Sunday, March 21, 2021

Thought for the Day - The Overarching Goal Pulls You Up, The Minimum Expectation Keep You Stuck

 In all relationships, there is bound to be conflict. Everyone wants the relationship to work in a particular way but no one knows how. Magically, we hope that just being in a relationship will take care of the relationship. So a relationship, or a marriage, begins on the premise that the highest ideals are agreed upon (if one is hearing what the priest is saying) and that everyone understands it and will let the relationship take care of itself.


What I am hinting at is that most times we don't even know what the relationship is for. I see a car, and someone opens the door and I sit inside and hope it takes me where I want.

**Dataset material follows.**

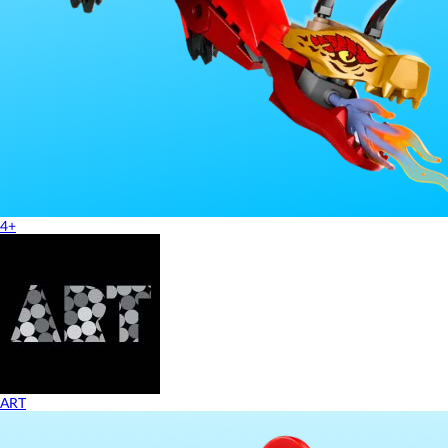
4+
ART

In more formal relationships the parties concerned set out some expectations. For example, jobs, where they give you a role, and say that these are the expectations from you. Anyone who has worked in an organisation knows how deliciously vague these roles are - most times we need to set our own expectations and hope that they match our bosses. In whichever case, everyone here is talking only of baseline expectations. Do this, and you won't get fired.

That's no way to reach our potential. A basic contract can make us tick items off and get some clarity, and maybe a good starting point, but if it becomes the blueprint, then it becomes rather limiting because then both parties are only going to hanker over the finer points, and over who was right - on a baseline level. This is the least amount of growth, this is survival strategy at play.

The other way to look at it is to set your own goals. Any relationship has two components - the individuals and the relationship. In its simplest form, if the two agree to set themselves a goal of 

- 'contributing towards making the relationship reach the highest potential it can, and also help each other reach their highest individual potential', 

it becomes a fine aspirational goal or premise. 

Now there are several advantages to this.

First, we own our premise, which means we will work towards it. Secondly, it is clearly towards everybody's highest good so everyone gains and benefits by committing to this shared vision or goal. Thirdly, a shared vision like this enables us to see the entire relationship from a higher vantage where smaller issues do not become the main cause of bickering, but in the larger scheme of things, even bigger issues get resolved because of the overarching premise. Lastly, the overarching premise becomes the beacon on the road and guides you when you slip and fail and do what is right by one another and the relationship.

Have a minimum expectation, but don't let that limit you at a petty level. You are capable of much more. Set an overarching goal, vision, premise for your relationship, the best version it can be and what it can do to you, and make it work for you. Bring on the magic on the relationship, the highest potential it has.